The quiet release strategy reflects a growing trend among independent model creators who prioritize iterative improvements over marketing cycles. Rather than coordinating major announcements, TheDrummer appears focused on steady refinement and expanding size options within a consistent tuning philosophy.

For developers already working with TheDrummer’s Gen 4.0 models, these releases offer immediate practical value. Teams that have invested time optimizing prompts and workflows for existing models can migrate to different parameter counts without rebuilding their entire prompt engineering approach. A project running Cydonia 24B might scale down to Anubis Mini 8B for edge deployment or scale up to Anubis 70B for complex reasoning tasks while maintaining similar output characteristics.

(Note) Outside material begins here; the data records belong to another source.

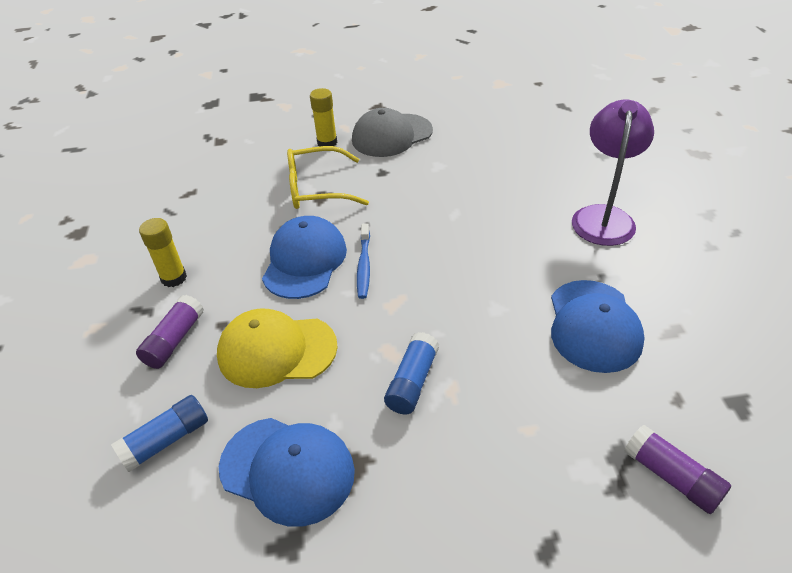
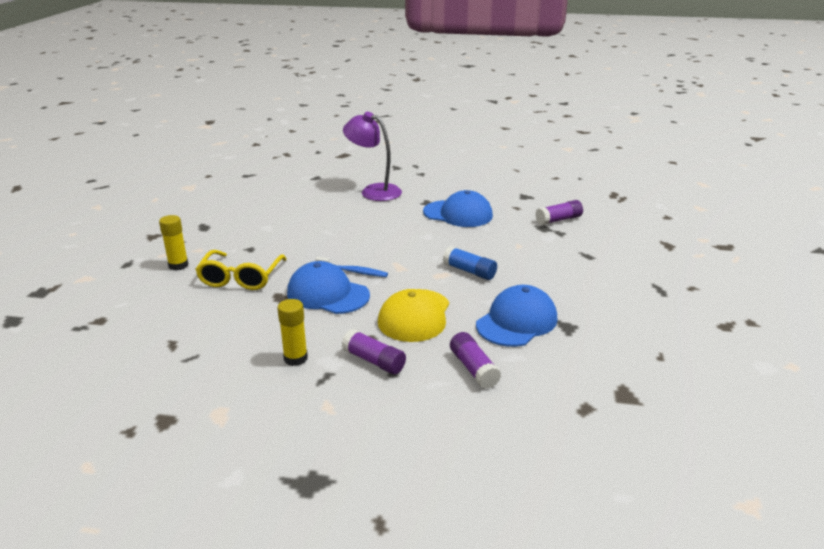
camera: 75 degrees left, 15 degrees down
(166, 440) = (473, 369): blue glue stick -> purple glue stick
(392, 135) = (204, 237): grey cap -> none

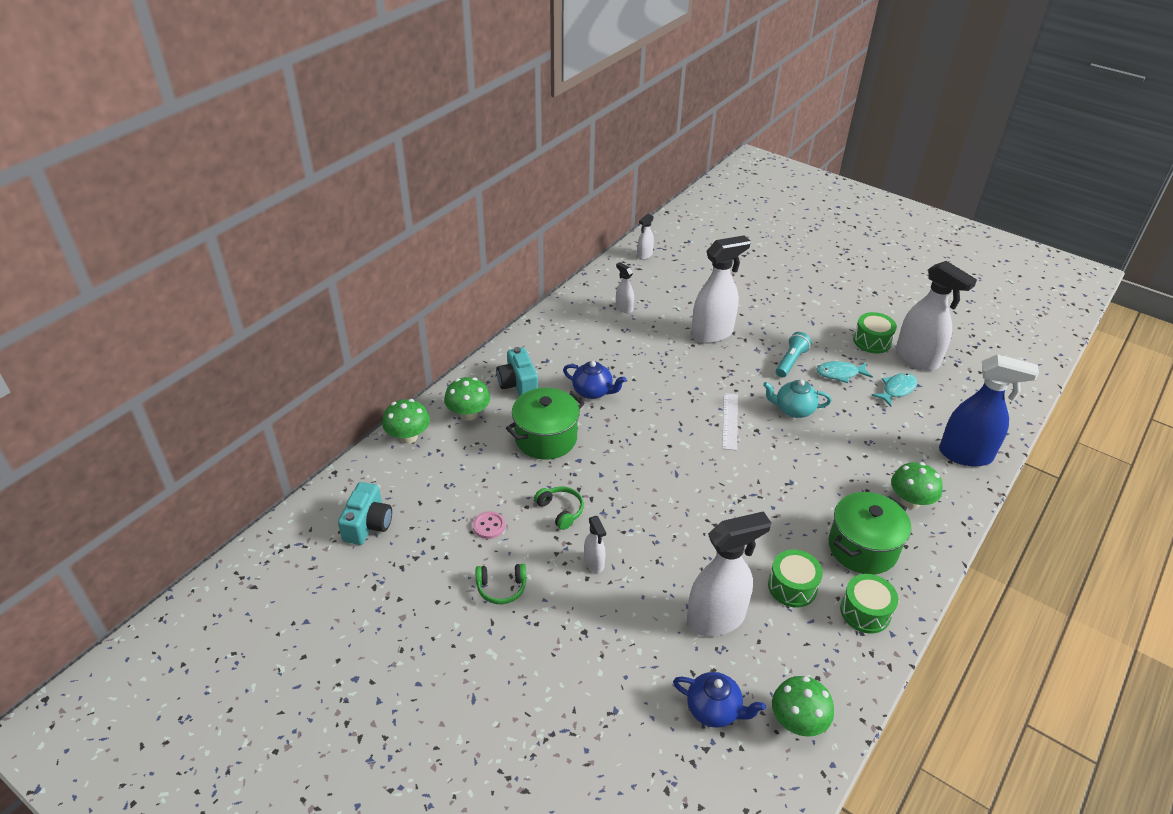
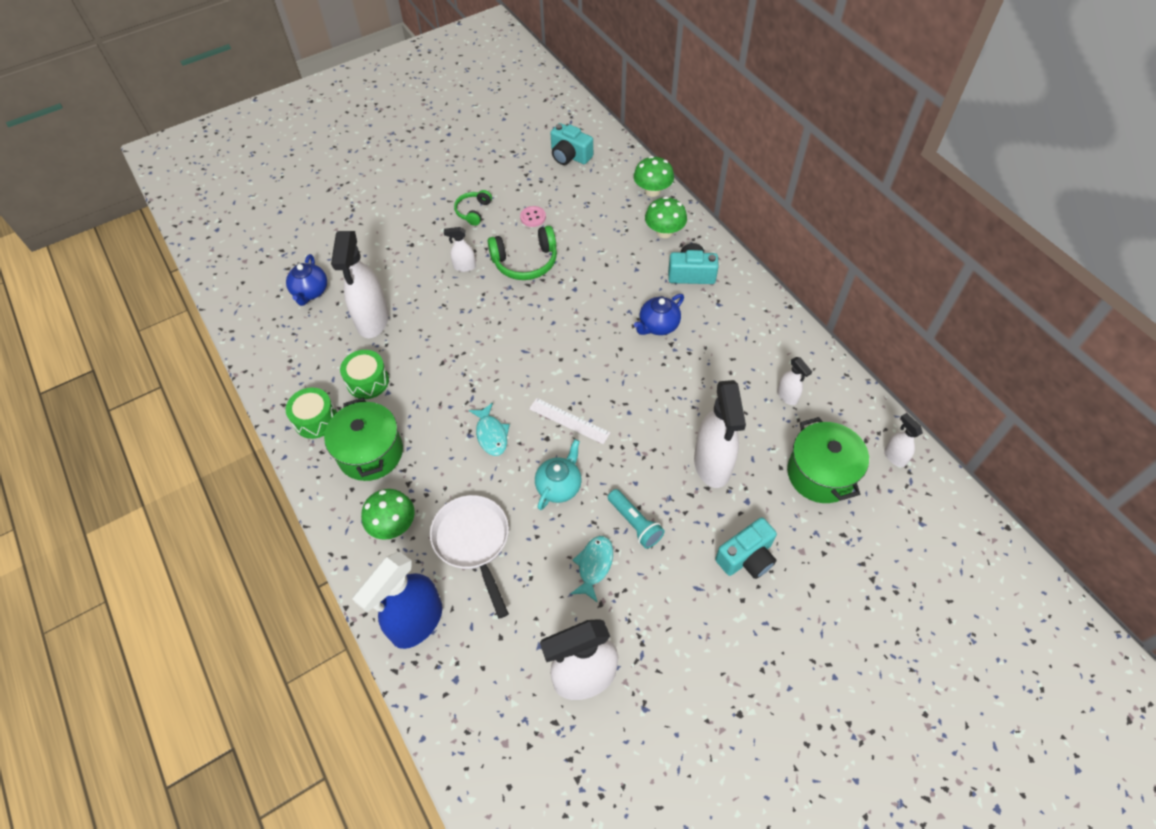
camera: 115 degrees right, 15 degrees up
(546, 438) = (611, 274): green pot -> green pot (820, 474)
(561, 510) = (525, 262): green headphones -> green headphones, size x1.68
(624, 308) = (787, 396): white spray bottle -> white spray bottle turned 75 degrees clockwise
(714, 710) = (310, 292): blue teapot -> blue teapot turned 45 degrees counterclockwise
(772, 305) = (746, 557): none -> turquoise camera
(797, 721) = (271, 333): green mushroom -> none
(872, 341) = (637, 640): green drum -> none
(880, 444) = (473, 542): none -> white pan
(897, 390) = (542, 614): turquoise fish -> turquoise fish (491, 434)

The Anubis Mini 8B particularly matters for resource-constrained environments. Built on Llama 3.3 8B, it brings TheDrummer’s tuning style to a size that runs comfortably on consumer hardware or cloud instances with modest GPU allocations. This democratizes access to the Gen 4.0 behavior pattern without requiring expensive infrastructure.

Getting Started

All four models are available through Hugging Face and work with standard inference frameworks. For local testing with Anubis Mini 8B:


model = AutoModelForCausalLM.from_pretrained(
 "TheDrummer/Anubis-Mini-8B-v1",
 device_map="auto",
 torch_dtype="auto"
)
tokenizer = AutoTokenizer.from_pretrained("TheDrummer/Anubis-Mini-8B-v1")

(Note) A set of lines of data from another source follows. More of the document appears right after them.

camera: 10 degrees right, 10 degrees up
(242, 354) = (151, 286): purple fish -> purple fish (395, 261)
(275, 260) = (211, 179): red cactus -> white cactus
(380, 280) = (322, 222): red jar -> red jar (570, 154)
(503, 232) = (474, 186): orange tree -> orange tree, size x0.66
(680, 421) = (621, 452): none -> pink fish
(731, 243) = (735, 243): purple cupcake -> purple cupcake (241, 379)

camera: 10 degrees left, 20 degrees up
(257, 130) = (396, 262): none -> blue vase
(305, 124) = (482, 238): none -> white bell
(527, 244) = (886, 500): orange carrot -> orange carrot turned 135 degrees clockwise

prompt = "Explain the difference between fine-tuning and prompt engineering:"
inputs = tokenizer(prompt, return_tensors="pt").to(model.device)
outputs = model.generate(**inputs, max_new_tokens=256)
print(tokenizer.decode(outputs[0]))

For larger models like Skyfall 31B or Valkyrie 49B, quantization becomes practical. Tools like llama.cpp or ExLlamaV2 can run these models in 4-bit or 5-bit formats on 24GB consumer GPUs. The 70B Anubis variant typically requires either multiple GPUs or aggressive quantization for local deployment.

Context

TheDrummer’s models occupy a specific niche in the open-source ecosystem. Unlike foundation models from major labs or broad instruction-tuned variants, these releases target users seeking particular behavioral characteristics established through the Gen 4.0 tuning methodology. This approach differs from models like Mistral’s official releases or community favorites like Nous Research’s Hermes series, which emphasize different tuning philosophies.

The incremental version numbers (v4.1, v2.1, v1.2) suggest refinement rather than fundamental architecture changes. This contrasts with major version jumps that often indicate significant methodology shifts or base model changes. Developers should expect subtle improvements in coherence, instruction following, or specific task performance rather than dramatic capability expansions.

One limitation of this release pattern is documentation. Without detailed changelogs or benchmark comparisons, teams must rely on community testing to understand specific improvements. The consistency across the Gen 4.0 family provides some predictability, but organizations requiring formal validation may need to conduct their own evaluations before production deployment.